Baker and Dr. Lopes-Virella note that this study does not provide added clinical utility for disease prediction beyond the traditional risk factors, and that further classification analysis, including prediction models, should be conducted.

“In a sense, many of the clinical implications depend a lot on which pathway is implicated in the disease process,” Dr. Lopes-Virella says. Clinicians do not want, when trying to prevent one problem, to create another, she points out. For example, with inflammation, “you need to be very careful with your conclusions because inflammation is a necessary process in the body.” Since inflammation is part of a protective immune response, “if you attack inflammation, you may have unwanted side effects.” Sometimes researchers can find very specific pathways that do not have general effects. “Targeting these pathways, I think, may have clinical implications and help with the discovery of drugs to treat the disease.”

“I think as we work toward a more discriminative model, a panel-type model” for predicting kidney dysfunction, “we’ll get closer to clinical utility,” Baker says. “But with individual biomarkers, we are still kind of exploring the relationship not just to CKD but to the heart as well. Once we get a panel together, we will have a lot more clinical utility from our findings.”

That milestone is still a step or two away. “We are talking about building a full panel and possibly developing a risk score that will help assess patients with additional biomarkers. But we haven’t yet concluded which ones,” Baker says. “In this study, we were looking at sE-selectin and sTNFR-1/2 because they seem to have a tremendous impact in the kidney.”

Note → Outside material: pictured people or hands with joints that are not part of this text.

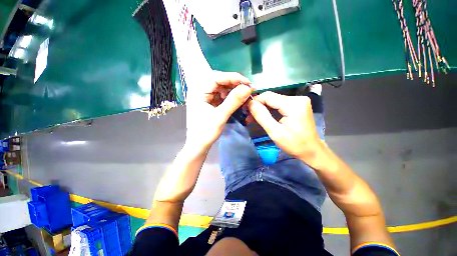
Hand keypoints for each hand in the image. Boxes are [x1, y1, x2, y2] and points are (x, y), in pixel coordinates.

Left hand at [185, 71, 252, 150]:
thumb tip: (248, 88)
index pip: (216, 77)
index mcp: (198, 91)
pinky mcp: (209, 103)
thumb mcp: (220, 116)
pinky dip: (230, 97)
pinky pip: (221, 96)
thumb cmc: (205, 132)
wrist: (198, 145)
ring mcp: (205, 97)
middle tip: (248, 89)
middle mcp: (200, 91)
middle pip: (219, 81)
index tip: (247, 82)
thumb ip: (233, 101)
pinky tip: (238, 99)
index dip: (233, 77)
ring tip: (245, 94)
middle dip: (234, 84)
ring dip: (234, 90)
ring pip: (221, 88)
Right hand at [247, 91, 322, 162]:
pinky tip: (263, 116)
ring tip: (253, 118)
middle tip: (248, 117)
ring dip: (263, 109)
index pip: (268, 96)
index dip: (255, 101)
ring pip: (274, 101)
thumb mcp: (275, 132)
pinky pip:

The biomarkers study had a well-defined population that was followed for a significant time, but limitations of the study do temper the results, the authors note. The number of events in the cohort studied was relatively small in the three-year follow-up window, detracting from its statistical significance. There were variations in testing, including participant albumin excretion rate values that were measured annually during DCCT but only every other year during EDIC, making it difficult to measure persistent macroalbuminuria in the presence of treatment with ACE/ARB medications.

The NIH and pharmaceutical companies are paying attention to different biomarkers and how they could help in treating and preventing complications in diabetes and other diseases, Dr. Lopes-Virella says. “They want to use, as much as possible, plasma/serum/urine biomarkers and avoid invasive procedures to identify patients at high risk. That way you can more easily identify patients who are at high risk and really need treatment. You cannot treat everyone, but it helps if you considerably reduce the number of patients who will progress if left untreated.”

A population of only type 1 diabetes patients was the subject of the study. But could the study’s findings be helpful in predicting type 2 diabetes? Maybe, says Baker. “Diabetes is a very interesting disease. With type 2, I don’t think we really know when the disease starts. It’s a continuum from metabolic syndrome to prediabetes to diabetes. So I think these biomarkers are definitely something that could be helpful.” But, he says, since the population of patients in this study all had diabetes and various stages of kidney disease, the biomarkers were not predicting progression to diabetes.

Dr. Lopes-Virella believes the biomarkers shown to be correlated with renal function deterioration in patients with diabetes could potentially help with prediction of prediabetes. “These biomarkers will probably help identify patients at risk. Could they help more than the traditional markers we already know? I don’t know. But there are studies looking at this question.”